Saturday, July 09, 2005

On Becoming an Artist

On Becoming an Artist
Reinventing Yourself Through Mindful Creativity
by Ellen J. Langer

Ellen Langer is a Harvard psychology professor. I've enjoy her previous books, Mindfulness and The Art of Mindful Learning. This latest book is as good if not better than those that came before.

Langer's theme, permeating each book, is that you have a choice in how you live, learn, and (now) create: you can either be mindful or mindless. You can be attentive, alert, and open; or you can go on autopilot, feel helpless, and let things happen to you.

Noticing new things about the world is the essence of mindfulness. Unquestionaingly accepting a single-minded evaluation of what we notice is mindless.* Our world is neither black nor white; it's always tinted in shades of gray. We spend much of our lives looking for right answers and in doing so give up control. There are no absolutes. If there is no doubt, there is no choice. If we recognize that doubt allows choice, we can become mindfully creative.

Our rather mindless aversion to mistakes is rooted in our belief in plans, that is, in our expectation that we should execute a plan we had previously set, with no deviations. I'm reminded to the saying that "Man plans. God laughs." When Robert Frost wrote poems that didn't work to his satisfaction, he called them "exercises." That is genius.

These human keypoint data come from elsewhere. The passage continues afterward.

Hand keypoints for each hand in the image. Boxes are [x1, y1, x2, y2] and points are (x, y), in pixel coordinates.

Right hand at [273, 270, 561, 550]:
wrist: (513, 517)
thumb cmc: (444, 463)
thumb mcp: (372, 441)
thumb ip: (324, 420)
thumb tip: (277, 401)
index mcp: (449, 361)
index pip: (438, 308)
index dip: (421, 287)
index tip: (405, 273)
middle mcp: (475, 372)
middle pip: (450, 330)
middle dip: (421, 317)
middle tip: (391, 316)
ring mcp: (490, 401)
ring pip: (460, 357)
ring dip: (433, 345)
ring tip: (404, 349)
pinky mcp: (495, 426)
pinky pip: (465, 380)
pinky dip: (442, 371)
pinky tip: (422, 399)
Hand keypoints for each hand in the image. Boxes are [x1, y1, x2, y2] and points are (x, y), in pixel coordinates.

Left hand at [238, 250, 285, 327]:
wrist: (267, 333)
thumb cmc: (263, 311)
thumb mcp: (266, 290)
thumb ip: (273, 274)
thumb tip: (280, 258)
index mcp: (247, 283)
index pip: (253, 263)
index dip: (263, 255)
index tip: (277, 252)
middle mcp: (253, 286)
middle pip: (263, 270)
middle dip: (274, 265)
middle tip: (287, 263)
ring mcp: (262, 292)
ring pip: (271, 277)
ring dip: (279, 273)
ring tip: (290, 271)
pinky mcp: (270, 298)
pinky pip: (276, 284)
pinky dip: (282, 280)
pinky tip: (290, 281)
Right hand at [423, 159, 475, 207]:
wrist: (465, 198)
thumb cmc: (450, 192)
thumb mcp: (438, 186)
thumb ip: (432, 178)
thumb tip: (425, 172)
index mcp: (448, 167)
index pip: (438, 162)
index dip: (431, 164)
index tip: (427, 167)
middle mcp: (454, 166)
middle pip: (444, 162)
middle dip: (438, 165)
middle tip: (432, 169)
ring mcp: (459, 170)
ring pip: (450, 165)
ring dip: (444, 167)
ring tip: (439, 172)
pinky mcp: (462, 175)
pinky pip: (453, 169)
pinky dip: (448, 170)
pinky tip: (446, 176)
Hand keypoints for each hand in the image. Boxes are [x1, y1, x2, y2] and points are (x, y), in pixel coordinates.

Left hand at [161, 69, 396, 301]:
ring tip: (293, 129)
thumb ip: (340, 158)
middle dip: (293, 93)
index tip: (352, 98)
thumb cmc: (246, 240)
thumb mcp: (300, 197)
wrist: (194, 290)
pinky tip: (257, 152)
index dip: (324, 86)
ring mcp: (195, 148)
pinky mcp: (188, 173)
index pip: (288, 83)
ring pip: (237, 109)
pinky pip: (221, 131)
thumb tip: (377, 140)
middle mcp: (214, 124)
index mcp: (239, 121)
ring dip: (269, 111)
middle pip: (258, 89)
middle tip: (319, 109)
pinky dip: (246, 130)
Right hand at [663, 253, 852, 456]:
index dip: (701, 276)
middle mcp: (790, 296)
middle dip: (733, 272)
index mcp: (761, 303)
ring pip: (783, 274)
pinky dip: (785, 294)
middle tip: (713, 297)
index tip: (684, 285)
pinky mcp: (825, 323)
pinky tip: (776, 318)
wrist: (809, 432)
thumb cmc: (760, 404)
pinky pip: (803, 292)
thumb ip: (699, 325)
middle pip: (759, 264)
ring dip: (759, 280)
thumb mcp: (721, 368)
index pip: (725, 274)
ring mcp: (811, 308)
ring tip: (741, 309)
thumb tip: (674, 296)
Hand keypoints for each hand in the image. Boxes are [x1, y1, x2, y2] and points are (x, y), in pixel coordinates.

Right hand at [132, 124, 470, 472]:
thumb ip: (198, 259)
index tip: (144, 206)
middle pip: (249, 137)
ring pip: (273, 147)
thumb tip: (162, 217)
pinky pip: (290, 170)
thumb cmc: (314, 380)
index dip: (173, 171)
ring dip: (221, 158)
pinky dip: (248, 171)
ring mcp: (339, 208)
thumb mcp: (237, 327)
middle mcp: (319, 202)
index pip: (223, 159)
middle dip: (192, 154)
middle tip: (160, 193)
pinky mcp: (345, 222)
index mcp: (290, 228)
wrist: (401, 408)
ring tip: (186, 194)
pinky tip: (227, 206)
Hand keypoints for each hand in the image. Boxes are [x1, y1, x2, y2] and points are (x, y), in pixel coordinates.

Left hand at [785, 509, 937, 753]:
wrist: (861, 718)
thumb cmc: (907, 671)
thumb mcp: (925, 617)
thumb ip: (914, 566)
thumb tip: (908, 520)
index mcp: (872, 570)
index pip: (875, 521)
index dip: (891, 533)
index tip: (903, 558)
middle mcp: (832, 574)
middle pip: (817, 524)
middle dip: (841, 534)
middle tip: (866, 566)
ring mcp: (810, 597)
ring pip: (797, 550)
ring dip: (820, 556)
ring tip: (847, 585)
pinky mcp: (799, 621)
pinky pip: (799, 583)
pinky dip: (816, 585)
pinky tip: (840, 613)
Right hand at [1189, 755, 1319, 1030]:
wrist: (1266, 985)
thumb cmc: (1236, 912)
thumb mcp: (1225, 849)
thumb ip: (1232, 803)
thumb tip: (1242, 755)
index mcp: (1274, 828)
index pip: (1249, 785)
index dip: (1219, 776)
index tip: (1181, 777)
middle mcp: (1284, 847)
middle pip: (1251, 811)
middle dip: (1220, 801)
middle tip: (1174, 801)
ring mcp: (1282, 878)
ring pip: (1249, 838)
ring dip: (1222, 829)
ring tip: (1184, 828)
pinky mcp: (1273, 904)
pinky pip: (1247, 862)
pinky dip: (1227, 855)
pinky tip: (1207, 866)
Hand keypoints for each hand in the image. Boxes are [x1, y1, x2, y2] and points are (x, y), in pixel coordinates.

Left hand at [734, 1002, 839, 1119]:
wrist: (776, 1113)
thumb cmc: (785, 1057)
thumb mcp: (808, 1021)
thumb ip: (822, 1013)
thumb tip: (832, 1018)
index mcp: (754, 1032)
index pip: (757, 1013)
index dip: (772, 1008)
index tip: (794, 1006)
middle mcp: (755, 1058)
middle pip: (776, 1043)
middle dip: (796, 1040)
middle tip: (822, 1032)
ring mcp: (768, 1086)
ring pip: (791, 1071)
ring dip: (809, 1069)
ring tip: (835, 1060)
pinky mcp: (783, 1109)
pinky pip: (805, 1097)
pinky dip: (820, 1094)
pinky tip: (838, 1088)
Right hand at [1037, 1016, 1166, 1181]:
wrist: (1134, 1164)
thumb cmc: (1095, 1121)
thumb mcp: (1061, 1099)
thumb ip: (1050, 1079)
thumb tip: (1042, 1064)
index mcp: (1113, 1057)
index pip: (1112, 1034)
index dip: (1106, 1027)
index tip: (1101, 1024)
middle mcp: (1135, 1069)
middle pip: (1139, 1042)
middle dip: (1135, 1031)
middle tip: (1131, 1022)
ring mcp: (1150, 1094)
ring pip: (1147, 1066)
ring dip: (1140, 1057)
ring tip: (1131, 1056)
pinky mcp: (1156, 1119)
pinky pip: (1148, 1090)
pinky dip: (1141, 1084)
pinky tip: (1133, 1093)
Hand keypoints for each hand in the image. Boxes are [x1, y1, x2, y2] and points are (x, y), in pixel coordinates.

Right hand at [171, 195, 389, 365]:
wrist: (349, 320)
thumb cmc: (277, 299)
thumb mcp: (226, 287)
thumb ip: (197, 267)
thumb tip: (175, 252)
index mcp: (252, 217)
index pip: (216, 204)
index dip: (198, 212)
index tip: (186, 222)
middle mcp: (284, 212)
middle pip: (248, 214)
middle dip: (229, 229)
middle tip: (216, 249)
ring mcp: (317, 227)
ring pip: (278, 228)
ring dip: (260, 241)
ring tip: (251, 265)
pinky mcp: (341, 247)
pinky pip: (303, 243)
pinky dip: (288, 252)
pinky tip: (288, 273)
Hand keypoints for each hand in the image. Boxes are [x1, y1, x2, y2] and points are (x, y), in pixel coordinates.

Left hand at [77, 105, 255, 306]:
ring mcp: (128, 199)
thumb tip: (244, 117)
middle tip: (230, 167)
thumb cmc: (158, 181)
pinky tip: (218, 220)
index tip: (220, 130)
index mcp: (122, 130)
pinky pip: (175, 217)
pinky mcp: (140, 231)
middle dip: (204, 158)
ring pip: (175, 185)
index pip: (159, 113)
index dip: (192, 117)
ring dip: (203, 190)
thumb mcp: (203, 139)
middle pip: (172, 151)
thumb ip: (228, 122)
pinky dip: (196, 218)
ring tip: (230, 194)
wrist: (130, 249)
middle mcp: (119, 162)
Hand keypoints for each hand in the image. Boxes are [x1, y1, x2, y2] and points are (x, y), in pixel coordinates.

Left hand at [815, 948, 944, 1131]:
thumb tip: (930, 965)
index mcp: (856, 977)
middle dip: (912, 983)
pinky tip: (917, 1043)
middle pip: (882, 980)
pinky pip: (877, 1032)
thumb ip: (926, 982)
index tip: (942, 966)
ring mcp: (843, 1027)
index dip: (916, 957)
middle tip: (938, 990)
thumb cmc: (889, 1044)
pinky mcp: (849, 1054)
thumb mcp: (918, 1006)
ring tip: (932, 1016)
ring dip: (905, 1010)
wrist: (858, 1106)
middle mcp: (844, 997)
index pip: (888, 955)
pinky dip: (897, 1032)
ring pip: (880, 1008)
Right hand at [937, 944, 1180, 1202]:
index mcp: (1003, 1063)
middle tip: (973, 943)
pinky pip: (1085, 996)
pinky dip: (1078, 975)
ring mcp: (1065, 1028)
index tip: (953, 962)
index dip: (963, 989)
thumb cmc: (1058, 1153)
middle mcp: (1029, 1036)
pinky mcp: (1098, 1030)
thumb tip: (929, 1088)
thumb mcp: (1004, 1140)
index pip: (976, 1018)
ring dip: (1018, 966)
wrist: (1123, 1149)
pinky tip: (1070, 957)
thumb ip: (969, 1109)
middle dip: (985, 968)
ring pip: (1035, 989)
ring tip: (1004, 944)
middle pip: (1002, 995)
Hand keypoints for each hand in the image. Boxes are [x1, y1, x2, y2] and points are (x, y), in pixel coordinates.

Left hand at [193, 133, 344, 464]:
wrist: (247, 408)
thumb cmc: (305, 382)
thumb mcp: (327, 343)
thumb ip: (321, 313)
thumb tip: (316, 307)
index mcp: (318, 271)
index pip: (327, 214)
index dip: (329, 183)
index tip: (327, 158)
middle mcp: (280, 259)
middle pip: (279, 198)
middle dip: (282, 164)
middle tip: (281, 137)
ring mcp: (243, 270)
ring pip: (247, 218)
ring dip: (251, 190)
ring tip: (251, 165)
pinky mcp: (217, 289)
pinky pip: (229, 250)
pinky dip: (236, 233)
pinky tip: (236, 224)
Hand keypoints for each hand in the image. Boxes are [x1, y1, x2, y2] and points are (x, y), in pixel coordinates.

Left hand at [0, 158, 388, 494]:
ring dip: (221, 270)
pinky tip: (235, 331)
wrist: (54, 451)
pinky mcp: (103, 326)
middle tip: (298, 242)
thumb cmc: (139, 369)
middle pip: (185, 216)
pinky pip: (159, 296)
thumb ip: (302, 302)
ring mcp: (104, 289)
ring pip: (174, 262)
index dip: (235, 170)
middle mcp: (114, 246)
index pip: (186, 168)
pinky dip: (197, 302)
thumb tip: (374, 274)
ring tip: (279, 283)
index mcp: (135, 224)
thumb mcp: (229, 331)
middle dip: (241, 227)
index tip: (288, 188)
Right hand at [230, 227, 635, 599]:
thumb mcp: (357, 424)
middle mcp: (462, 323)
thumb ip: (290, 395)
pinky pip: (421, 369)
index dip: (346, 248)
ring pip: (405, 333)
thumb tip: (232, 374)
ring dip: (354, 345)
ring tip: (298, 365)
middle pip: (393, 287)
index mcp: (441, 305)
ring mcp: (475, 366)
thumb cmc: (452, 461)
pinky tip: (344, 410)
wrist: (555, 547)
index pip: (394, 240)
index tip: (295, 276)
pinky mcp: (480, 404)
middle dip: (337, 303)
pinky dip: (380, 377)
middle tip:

Exercises carry with them the idea of improvement. Mistakes, by contract, suggest incompetence. I label more and more of my work beta. I am not sufficiently presumptuous to think it can't always stand some improvement.

When we don't expect to know something completely, we don't see ourselves as making mistakes, we see ourselves as learners.

Chapter TItle: From Reference to Preference.
That reminds me of times I've chosen to have Conversations instead of Presentations. A rich, creative life really is available to each of us, but only when we stop handing over control of our creative fives to the prejudices that tell us it is not available. To do so, we need to learn why it's important to reach out and embrace the world, to look at it with a fresh perspective and an eye to what is new and distinct about it.

We can choose to live our lives as artists or as victims. Duh. And yet the mass of men become victims by default, more comfortable to blame the system than to respond creatively.

I'd enjoy meeting this woman next time I'm back in Beantown.

*Text in this color is a direct quotation from the book.